In der letzten Schulwoche vor Weihnachten gab es noch einmal ein echtes Highlight: Vier Teilnehmerinnen und Teilnehmer debattierten vor einer Jury, um die Siegerinnen und Sieger auf Schulebene (Sek I und II) zu finden. Bei diesem Debattenformat vertaten die Schülerinnen und Schüler eine feste Position, Pro oder Kontra. Während sich die Sekundarstufe I mit der Streitfrage „Soll für das Fahren von E-Scootern eine Führerscheinpflicht gelten?“ auseinandersetze, ging es im Finale der Älteren darum, ob ein elternunabhängiges Bafög für alle Studierenden eingeführt werden soll. Schon in der Vorbereitung waren alle Debattanten hoch motiviert dafür, Sachkenntnis, Gesprächsfähigkeit, Ausdruckvermögen und Überzeugungskraft gleichermaßen zu zeigen.
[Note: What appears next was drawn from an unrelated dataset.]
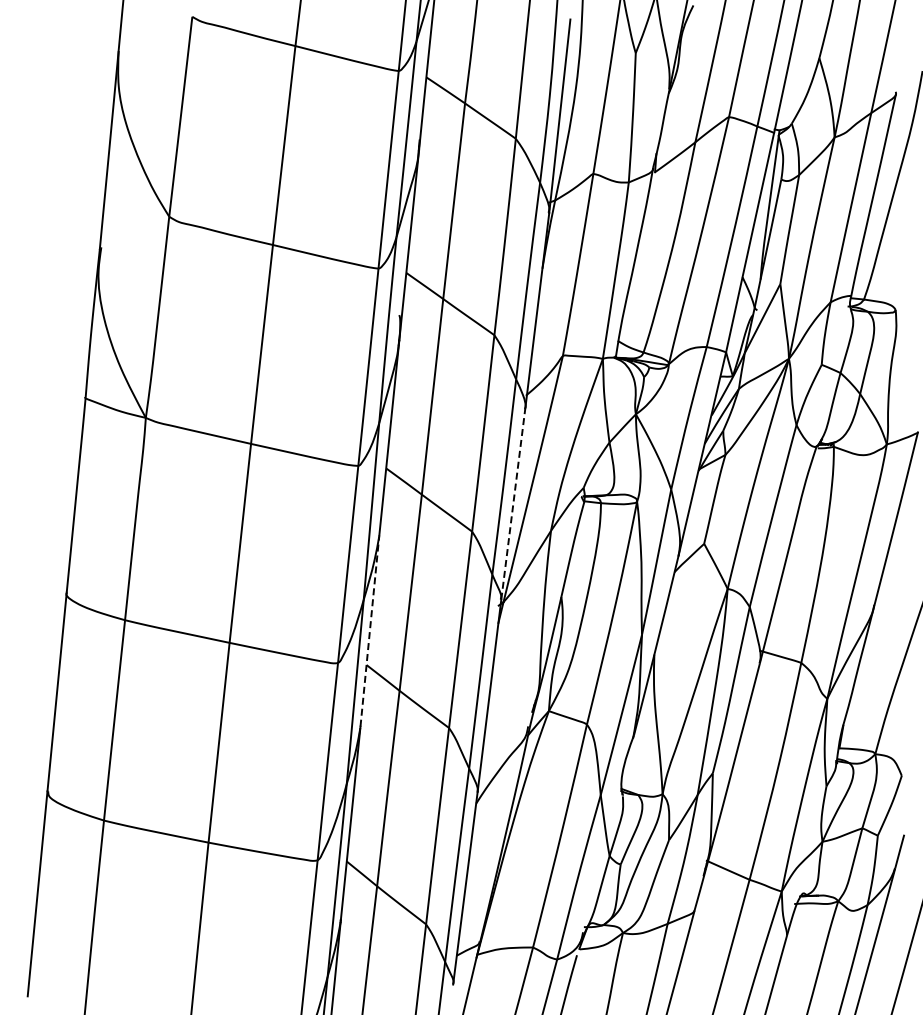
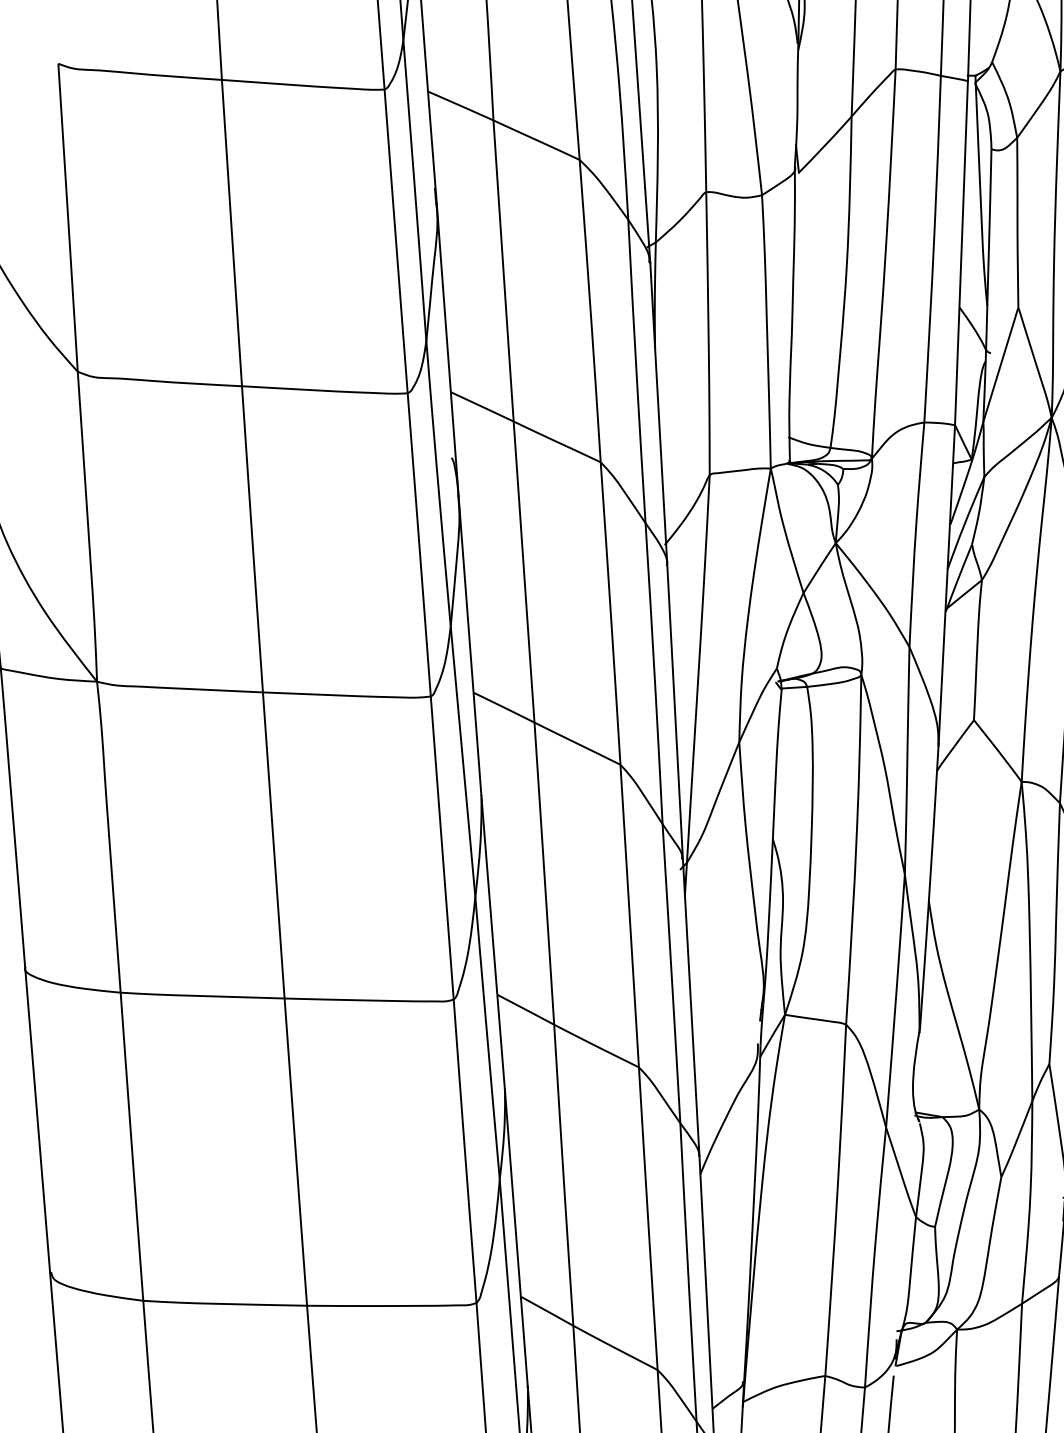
line: (513, 502) -> (674, 709), dashed -> solid
line: (369, 630) -> (492, 941), dashed -> solid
In der Finaldebatte der Altersgruppe I überzeugten zwei Newcomer: Johann Kempe (9d) und Leo Pohlmann (10d) platzierten sich vorne. Am Ende der zweiten Finaldebatte hatte es die Jury mit ihrer Entscheidung schwerer, im Punkteranking lagen alle dicht beieinander: Die Entscheidung ergab sich durch die Eröffnung und Schlussrede in der Debatte. Finja Haskamp (11b) und Anna-Lena Renze (12) waren knapp vor Jannis Wehrkamp zu Höne (11a) und Magdalena Lohbeck (11a) im Ranking. Alle vier Debattanten zeigten sich beeindruckend überzeugend bei der freien Aussprache im Mittelteil der Debatte. Johann, Leo, Finja und Anna-Lena werden das Gymnasium Bersenbrück in der nächsten Runde vertreten. Bei ihrer Vorbereitung auf den Regionalwettbewerb in Osnabrück werden die starken Mitstreiterinnen und Mitstreiter aus den Finaldebatten sicherlich eine große Hilfe sein.